“Il governo Renzi ha sottratto considerevoli risorse alla Sicilia con la connivenza dell’esecutivo Crocetta che ha preferito tacere e ipotecare il nostro futuro. Interi settori economici dell’isola, come il turismo, l’edilizia e l’agricoltura sono in agonia per l’incompetenza dei vertici amministrativi e politici siciliani. Una vetrina come l’Expo, per la Sicilia si è tradotta in una solenne figuraccia, avvenuta ancora una volta a causa dell’improvvisazione della Giunta regionale nella gestione della Res publica”. Il battesimo di Sicilia Nazione avverrà domani (venerdì 15 maggio), con un corteo per le strade del centro di Palermo, in concomitanza col sessantanovesimo anniversario dell’autonomia regionale e contestualmente verrà lanciata la campagna “Fermiamo Crocetta”.

“L’isola è tagliata a metà – denuncia il movimento – per il cedimento di un pilone sull’autostrada Palermo Catania e il governo Crocetta ancora una volta non ha fatto la voce grossa nei confronti dell’esecutivo Renzi. Sono questi alcuni degli esempi lampanti del disastro Sicilia a cui non intendono porre fine. Sicilia Nazione, il movimento che a poco tempo dalla sua nascita sta già raccogliendo numerose adesioni, vuole invece dare voce ai tanti siciliani che non si rassegnano allo sfacelo targato Crocetta- Renzi, con la complicità di comparse politiche in cerca d’autore.
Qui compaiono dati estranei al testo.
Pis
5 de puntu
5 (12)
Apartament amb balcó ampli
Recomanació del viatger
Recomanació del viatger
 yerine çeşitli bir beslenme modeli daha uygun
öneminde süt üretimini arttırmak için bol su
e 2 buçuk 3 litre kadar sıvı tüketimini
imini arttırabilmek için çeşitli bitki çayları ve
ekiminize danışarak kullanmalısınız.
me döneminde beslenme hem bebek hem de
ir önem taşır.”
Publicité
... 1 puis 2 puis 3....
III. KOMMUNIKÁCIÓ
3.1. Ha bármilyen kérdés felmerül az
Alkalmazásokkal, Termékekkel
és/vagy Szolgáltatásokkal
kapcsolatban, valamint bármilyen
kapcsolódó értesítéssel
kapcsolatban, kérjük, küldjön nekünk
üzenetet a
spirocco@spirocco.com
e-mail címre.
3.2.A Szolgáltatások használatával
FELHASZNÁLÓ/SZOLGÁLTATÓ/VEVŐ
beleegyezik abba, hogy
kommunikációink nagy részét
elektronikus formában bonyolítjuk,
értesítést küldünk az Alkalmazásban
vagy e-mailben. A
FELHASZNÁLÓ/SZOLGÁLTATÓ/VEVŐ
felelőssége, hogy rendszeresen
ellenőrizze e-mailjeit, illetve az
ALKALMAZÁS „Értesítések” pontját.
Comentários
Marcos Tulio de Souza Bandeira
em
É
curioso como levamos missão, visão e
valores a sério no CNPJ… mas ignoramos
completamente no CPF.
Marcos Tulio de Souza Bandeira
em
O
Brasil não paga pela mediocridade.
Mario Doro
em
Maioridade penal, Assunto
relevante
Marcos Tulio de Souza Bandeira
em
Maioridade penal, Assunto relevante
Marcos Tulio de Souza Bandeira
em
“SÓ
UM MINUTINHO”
La manifestazione si terrà per le vie di Palermo: a partire dalle 5,30, un corteo si snoderà dai Quattro Canti di campagna sino a Piazza Verdi, per rivendicare il diritto della Sicilia all’autodeterminazione e al riscatto da una classe politica mediocre, intenta a difendere poltrone e privilegi piuttosto che a far valere le ragioni della nostra terra.

Al termine della marcia, dalle 17 in poi, al teatro ‘Al Massimo’ di Palermo, sarà illustrata la carta programmatica del movimento, che ha come punto cardine la realizzazione di un Patto federativo con l’Italia e l’indipendenza dell’isola.